Zunächst habe der Kommandant behauptet, die Gefangenen hätten „keine Lust mehr auf den Besuch internationaler Delegationen“. Dann erklärte er — „über eine Stunde vor Sonnenuntergang“ —, für eine Besichtigung des Lagers sei es „bereits zu spät“. Schließlich belehrte der Kommandant den UNO-Emissär, er habe „versäumt, bei der Belgrader Zentrale die Genehmigung für ein Betreten der ,Serbischen Republik Bosnien-Herzegowina‘ zu erbitten“.

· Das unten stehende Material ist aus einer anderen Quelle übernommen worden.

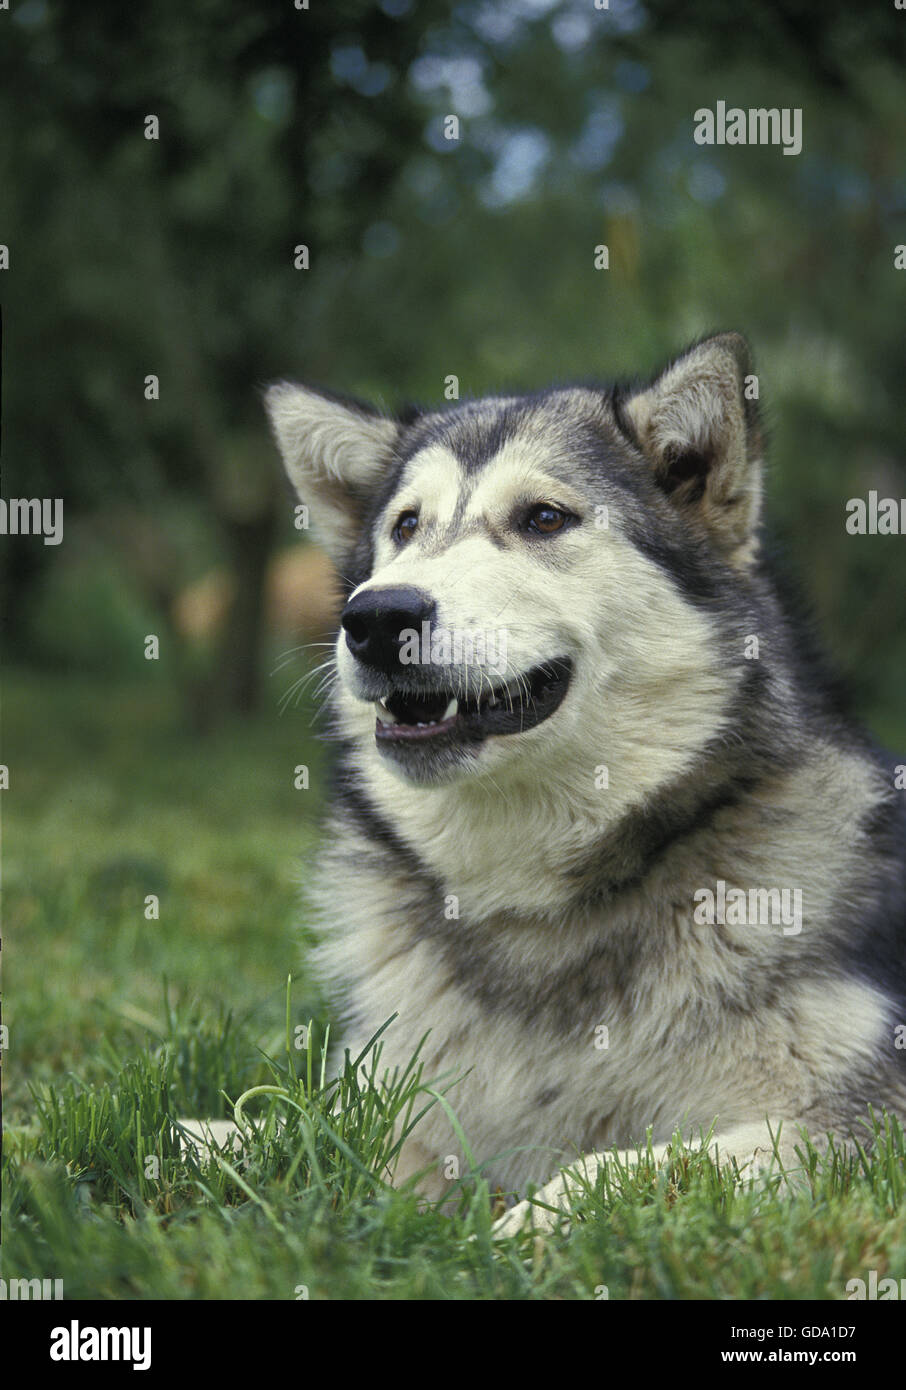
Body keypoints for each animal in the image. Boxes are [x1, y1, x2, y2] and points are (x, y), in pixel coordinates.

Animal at [264, 333, 906, 1228]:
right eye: (405, 527)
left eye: (543, 518)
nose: (377, 617)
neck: (534, 905)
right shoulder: (396, 1100)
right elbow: (284, 1133)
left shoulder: (860, 1125)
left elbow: (615, 1167)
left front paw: (522, 1225)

Mazowiecki berichtet auch von Menschenrechtsverletzungen der Kroaten gegenüber der serbischen Minderheit in Kroatien. Diese „Praktiken“ dürften zwar „nicht unterschätzt und verniedlicht werden“. Sie seien jedoch „nicht zu vergleichen mit der von Serben systematisch angewandten Gewalt gegen Moslems und Kroaten in Bosnien- Herzegowina“. Entgegen anderslautenden Beteuerungen würden die bosnischen Serben dabei von der Regierung in Belgrad nach wie vor unterstützt. Mazowiecki empfiehlt, das Mandat der UNO-Truppe Unprofor erheblich zu erweitern, so daß die UNO-Soldaten in ganz Bosnien- Herzegowina präsent sind und jederzeit gegen Menschenrechtsverletzungen vorgehen können. Die Genfer Nachfolgeberatungen der Londoner Jugoslawienkonferenz beginnen am morgigen Donnerstag mit einem Treffen des Leitungsausschusses unter der gemeinsamen Präsidentschaft des UNO-Beauftragten Cyrus Vance und des neuen EG-Vermittlers David Owen. Zu dem Leitungsausschuß gehören die fünf ständigen Mitglieder des UNO-Sicherheitsrates sowie die derzeitigen, vormaligen und künftigen Vorsitzländer (Troika) der EG (Großbritannien, Portugal, Dänemark) und der KSZE (CSFR, Deutschland, Schweden). Senegal vertritt die moslemischen Staaten. Als weitere Länder „aus der Nachbarschaft“ des Konfliktgebietes werden Rumänien sowie Italien oder Griechenland teilnehmen.